Reputation: 17074
I went through this blog and this videocast. In Windows if I want to retrieve information about a range of pages within the virtual address space of a specified process, I can use WinAPI VirtualQueryEx
method:
MEMORY_BASIC_INFORMATION meminfo;
unsigned char *addr = 0;
for(;;)
{
if(!VirtualQueryEx(hProc, addr, &meminfo, sizeof(meminfo)))
break;
if(meminfo.State & MEM_COMMIT)
{
//collect some data from meminfo
}
addr = (unsigned char*)meminfo.BaseAddress + meminfo.RegionSize;
}
I wondered how to get similar set of information in Linux using syscalls, but it is not clear for me how using C/C++ can I gather such a data under Linux. I went through this thread when there are suggestions to take a look at /proc/<pid>/mem
or /proc/<pid>/maps
files. Is it the good direction? How should look the closest implementation to this one provided here, but for Linux?
Upvotes: 1
Views: 2227
Reputation: 25308
As far as I know /proc/<pid>/maps
is the only reliable and supported way to do it.
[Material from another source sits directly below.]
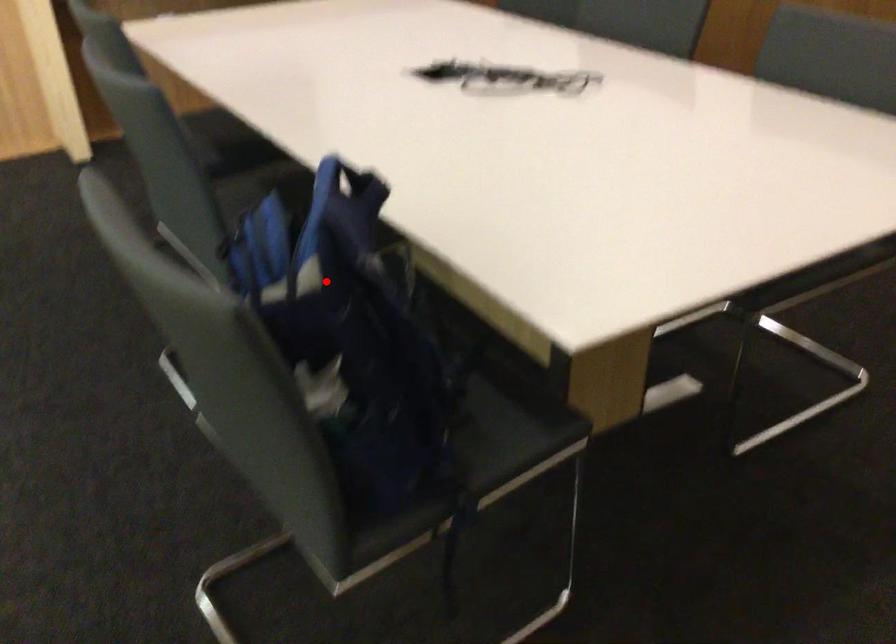
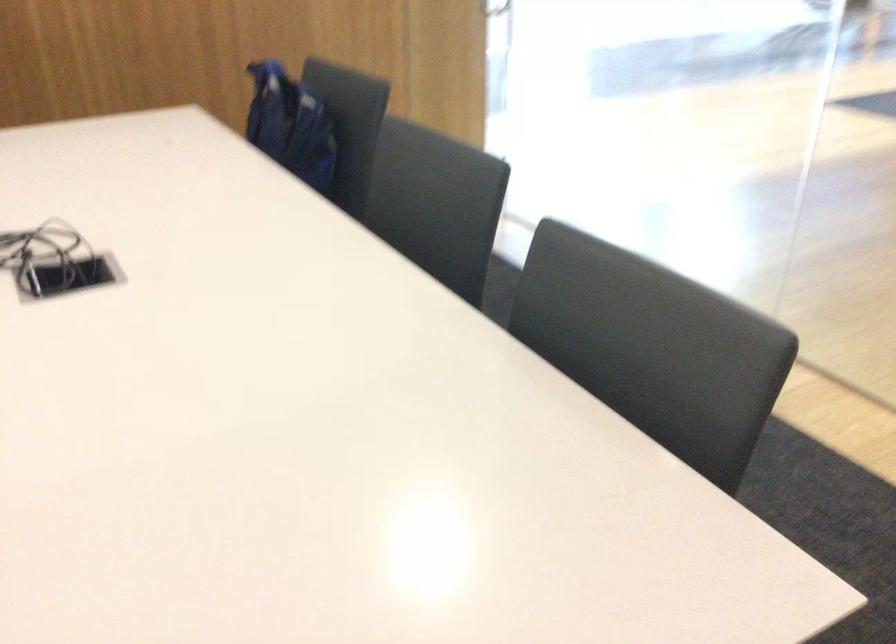
Question: I am providing you with two images of the same scene from different viewpoints. In image1, a red point is highlighted. Considering the same 3D point in image2, which of the following is correct?

Choices:
 (A) It is closer
 (B) It is farther

Answer: (B)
Even libunwind
is using it:
if (maps_init (&mi, getpid()) < 0)
return -1;
unsigned long offset;
while (maps_next (&mi, &low, &hi, &offset)) {
struct dl_phdr_info info;
info.dlpi_name = mi.path;
info.dlpi_addr = low;
Upvotes: 1
Reputation: 98436
Yes, the proc
filesystem is part of the Linux API, so this is the way to go. A lot of data in that filesystem is usually accessed using a library wrapper, but that's where the data lie.